Defining the Mod Style of 1960s England

Mod (modernists) was a subculture brought about post World War II by the youth of London. With heavy influences in modern jazz, the mods took a full approach to their style. Mod was a way of life; they did not discriminate racially (since they drew inspiration heavily from African music and Caribbean-immigrants in London) and integrated good design into all areas of their lives. Defined by their psychedelic prints, bright colors, geometric shapes, stripes, fitted shirts, Perry tops and Vespa scooters; Mod was, at first, synonymous with the emergence of ‘teenagers’ as an age group, but quickly spread.
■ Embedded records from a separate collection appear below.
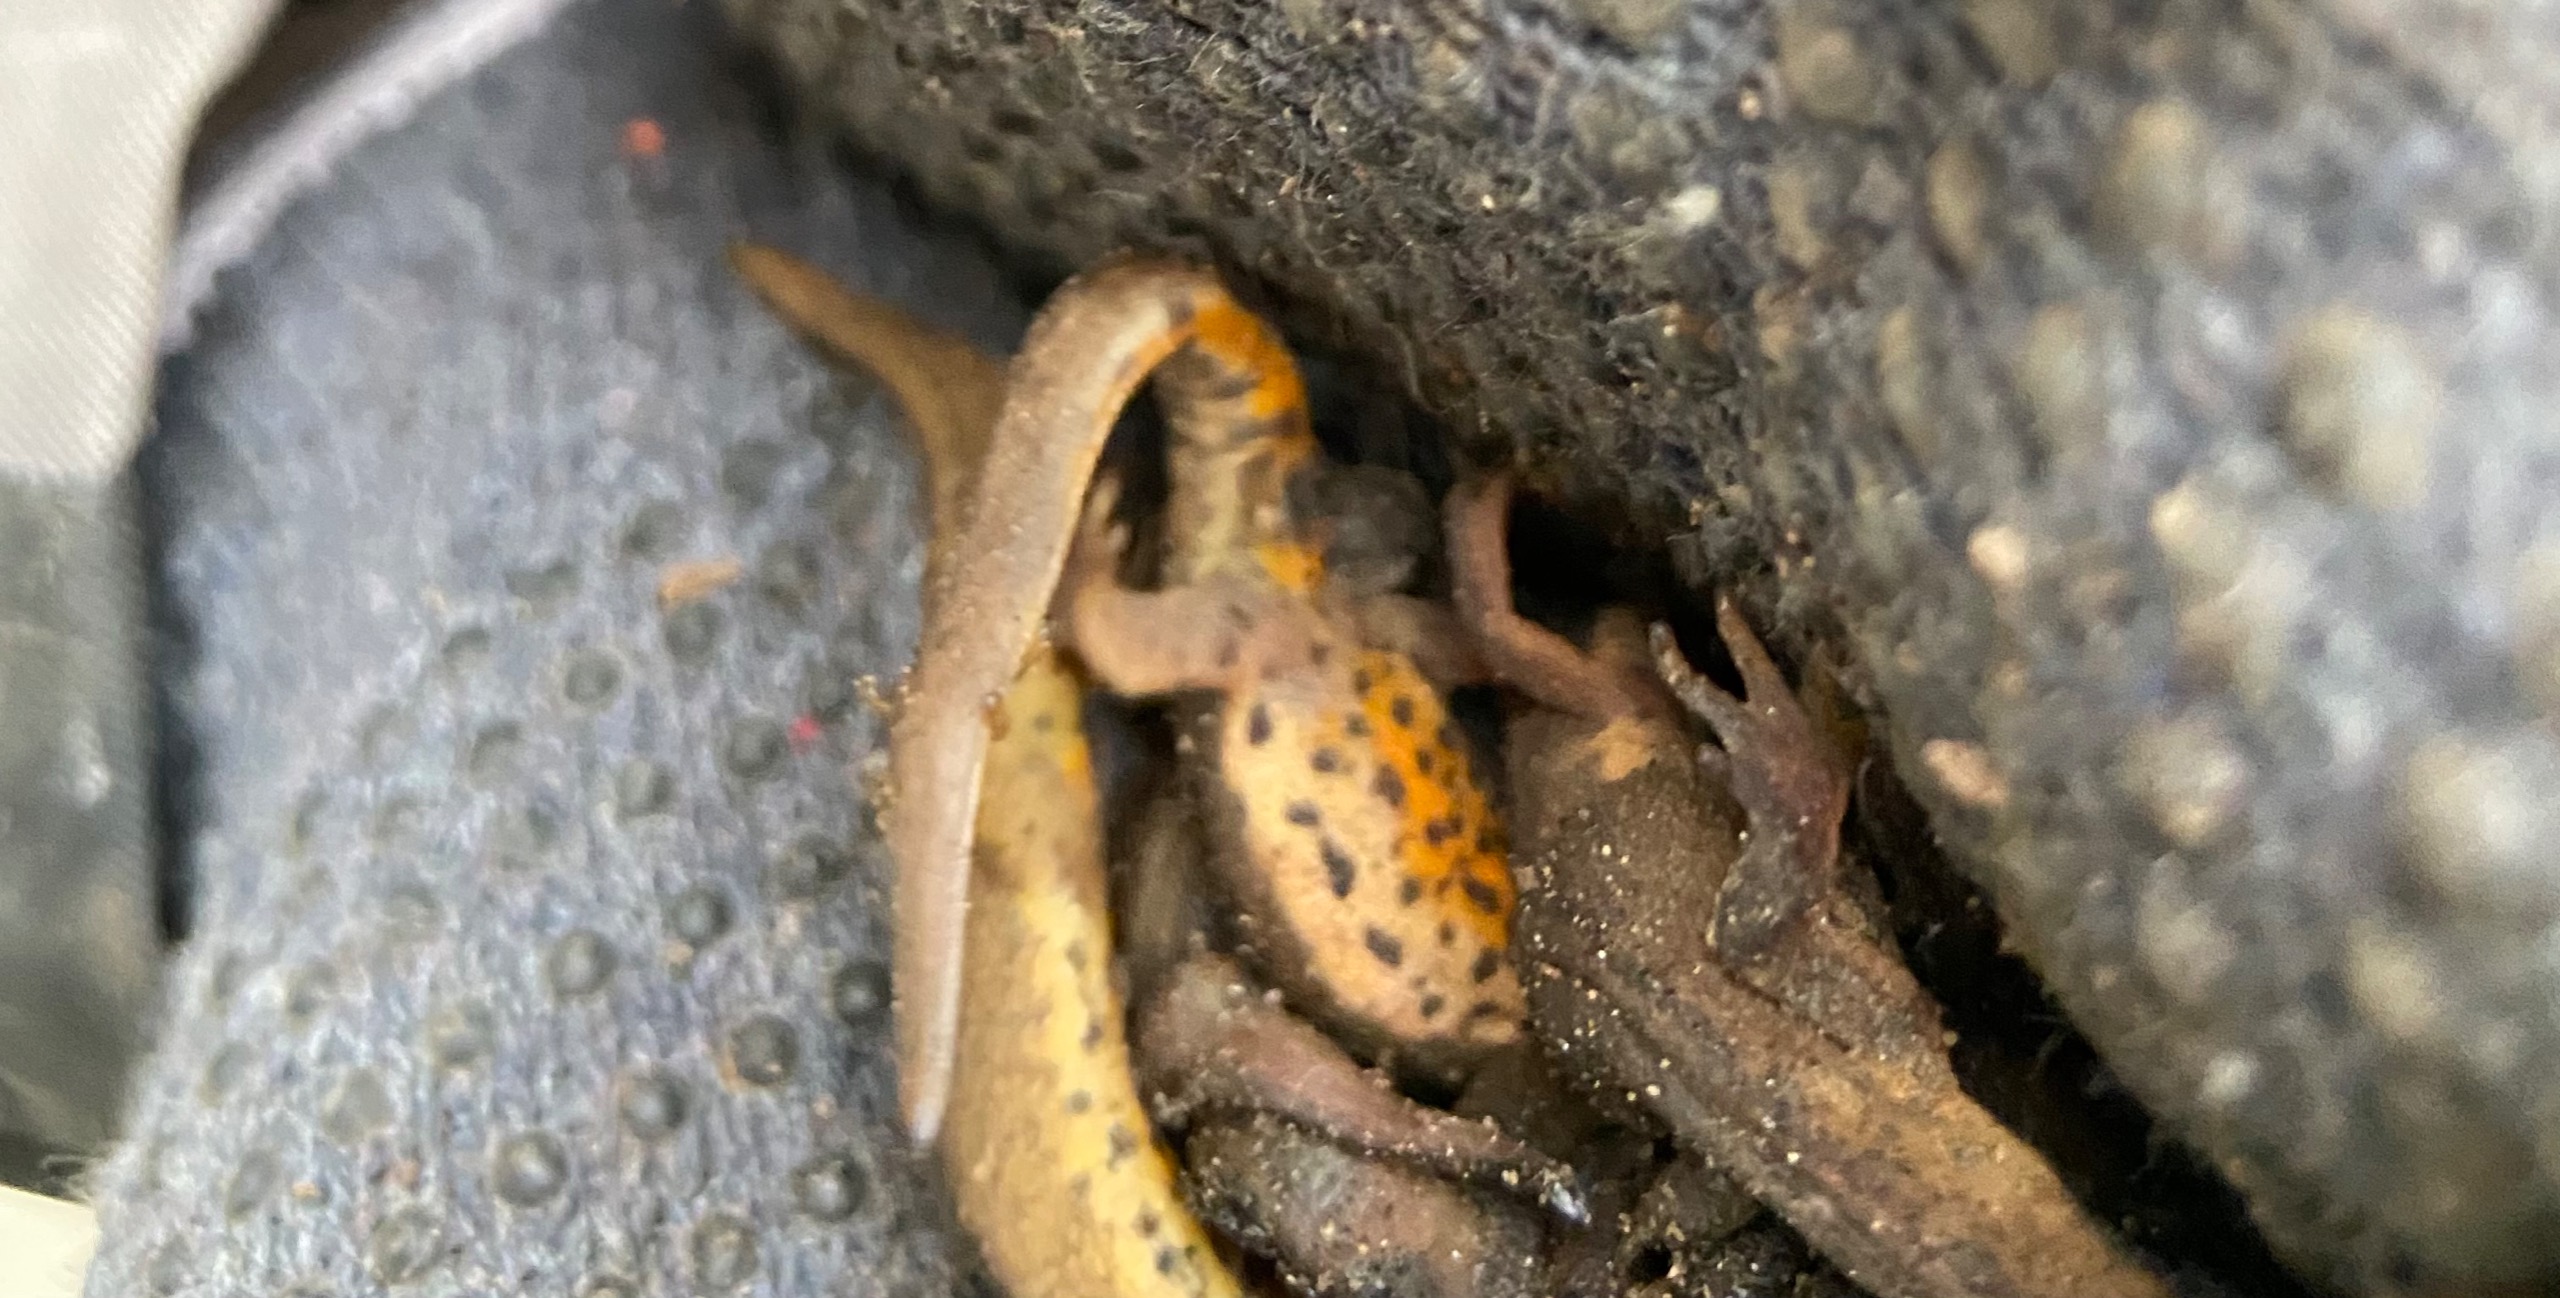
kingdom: Animalia
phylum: Chordata
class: Amphibia
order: Caudata
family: Salamandridae
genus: Lissotriton
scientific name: Lissotriton vulgaris
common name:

Bands such as The Smoke, John’s Children and The Who defined Mod as a music genre. The cinema, nightclubs, dance halls, shopping and listening to music became popular past times. Mods were often seen as phony, snobbish and stuck up; they held more value in leisure and money other than hard work. Gender roles were more loosely defined at the time. Young women who worked were considered more independent and women did not always need to be tied down by a man. This ideal vision of the “single girl” became popular among the mod culture of a self-sufficient, empowered woman who made her own money, had impeccable fashion sense, lived the single life and was socially involved while maintained a perfect body image. It became acceptable for women to wear pants, opening up a multitude of designs and cuts to give birth to new styles of clothing. Hairstyles changed for both men and women.
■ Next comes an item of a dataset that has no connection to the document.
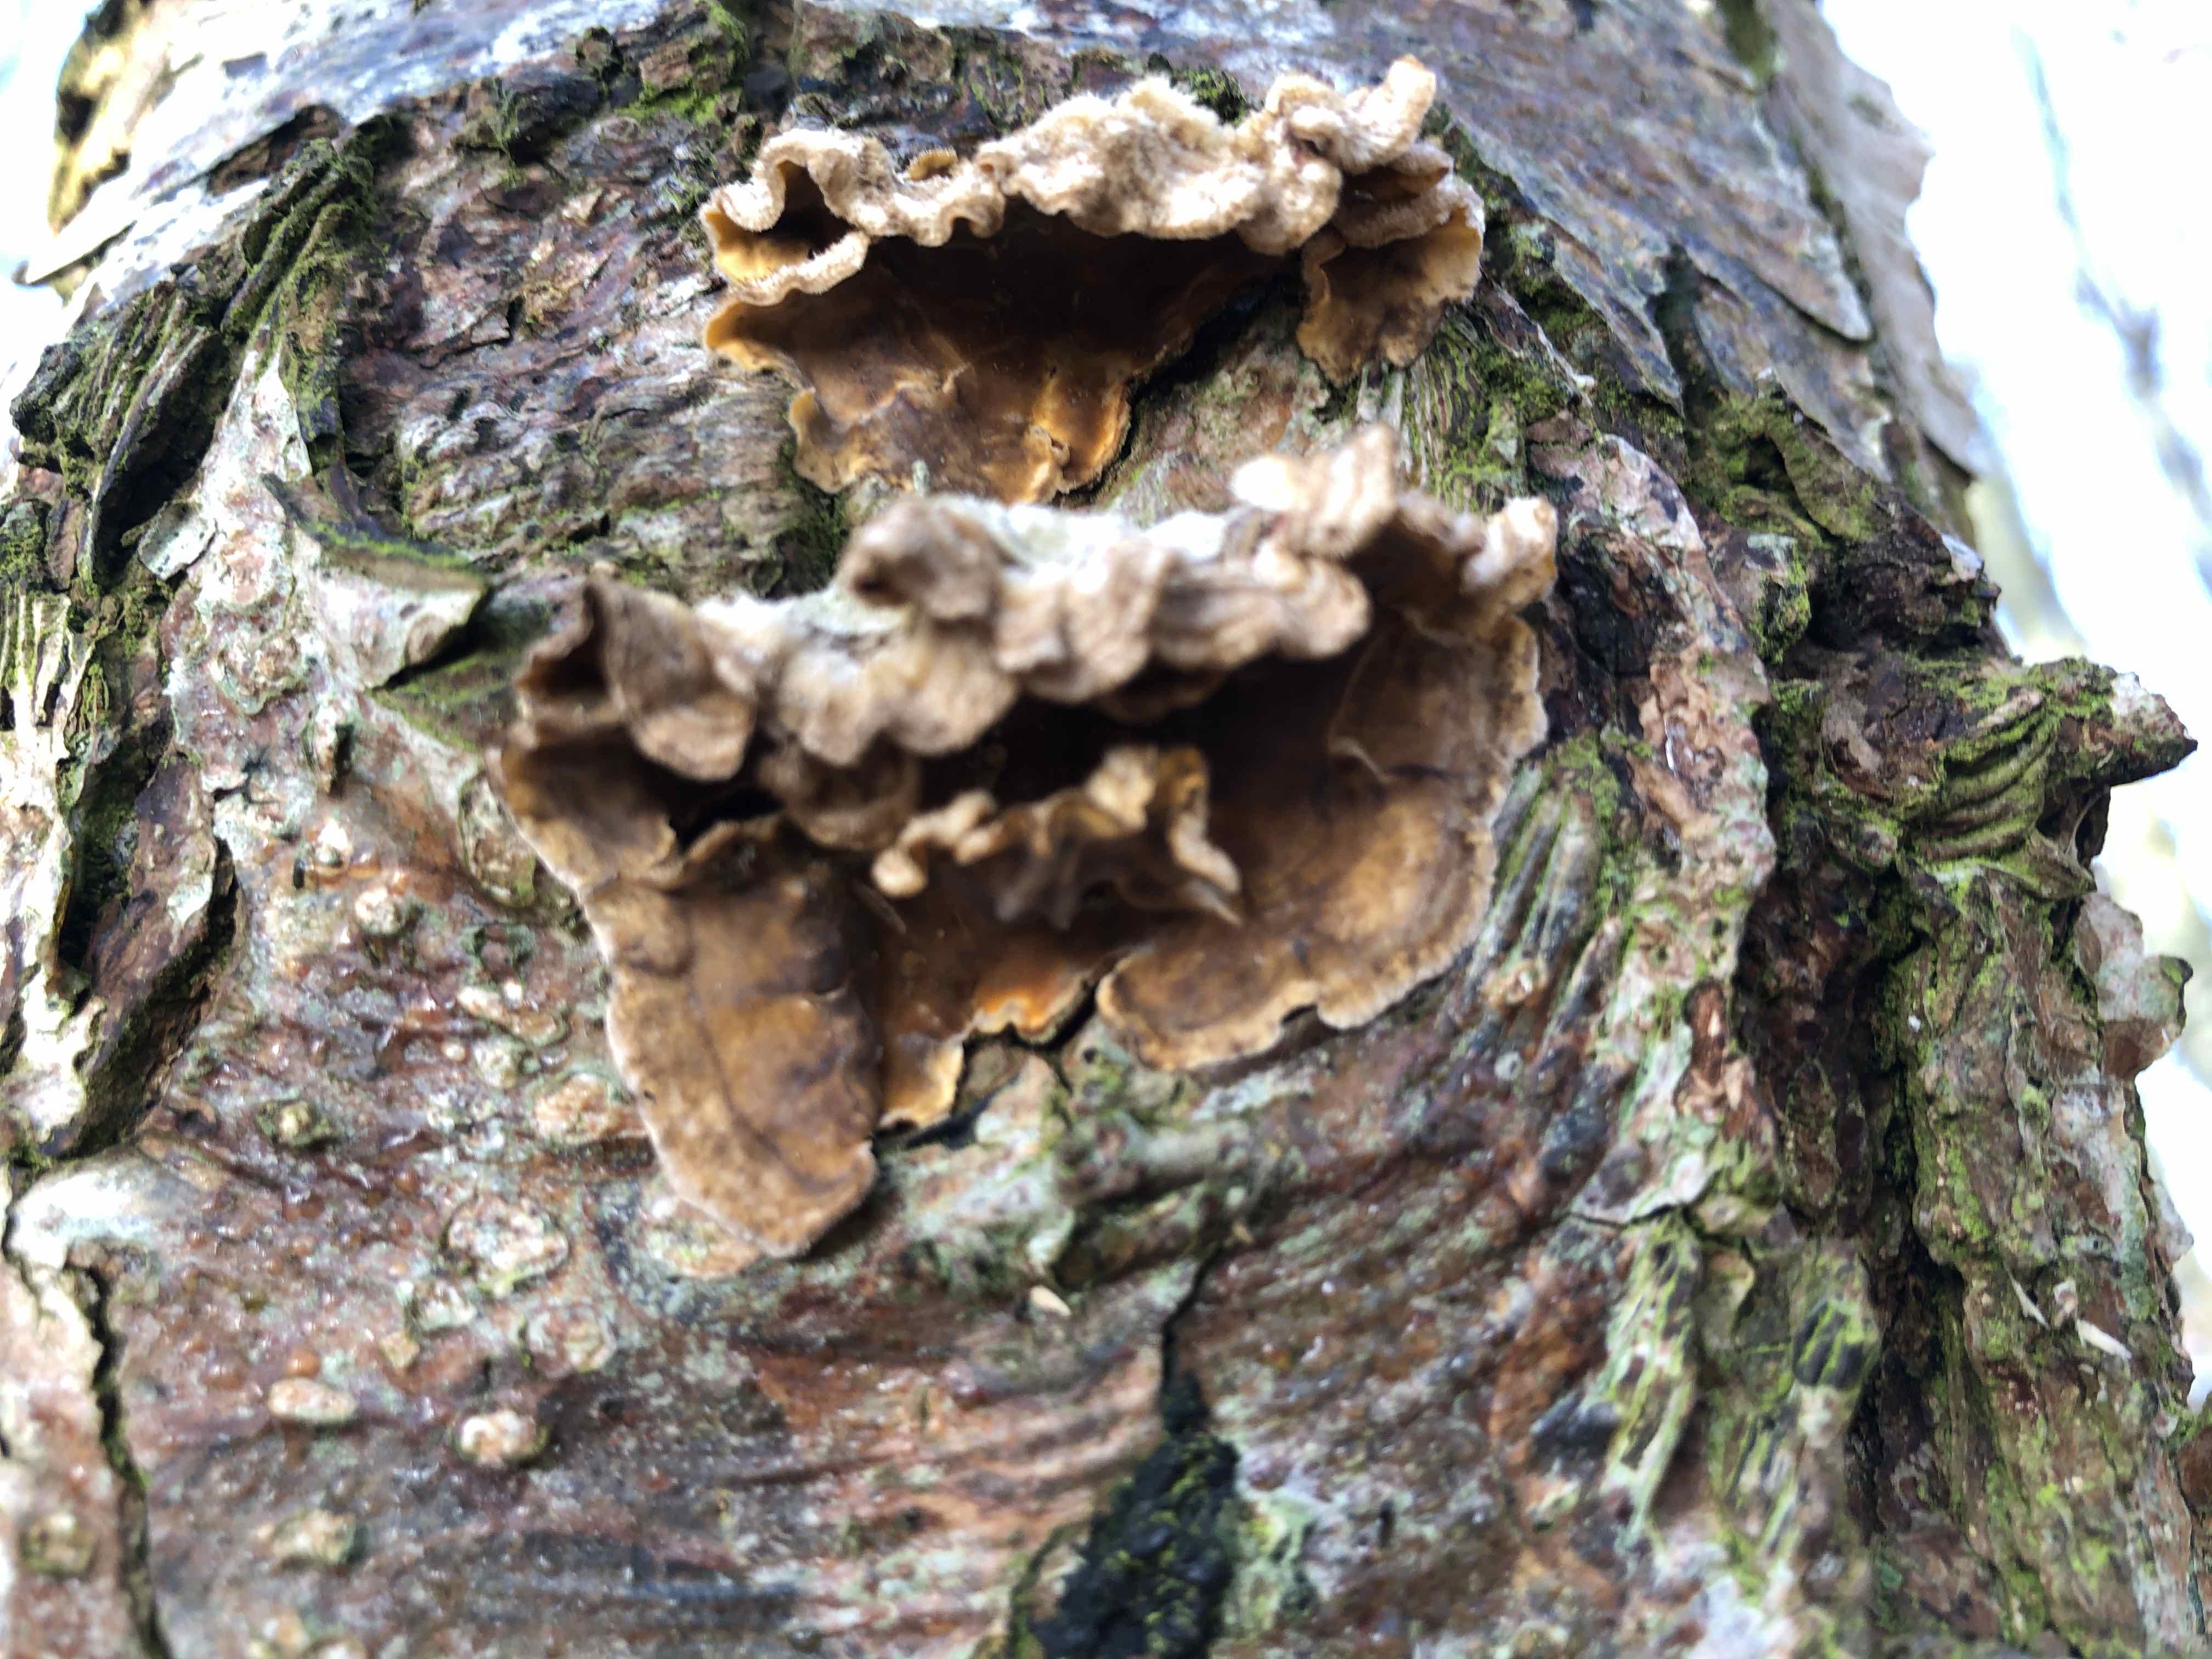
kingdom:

At first, women started cutting their hair shorter and closer to their heads embracing the bob/ boyish look. As the 60s progressed, the hairstyles grew longer. Mop-tops became popular among men (thanks to The Beatles), Afros popular among African men who embraced their racial pride, facial hair (side burns, mustaches, and beards) became popular and women grew their hair straight and long towards the close of the 60s as they entered the Hippie era.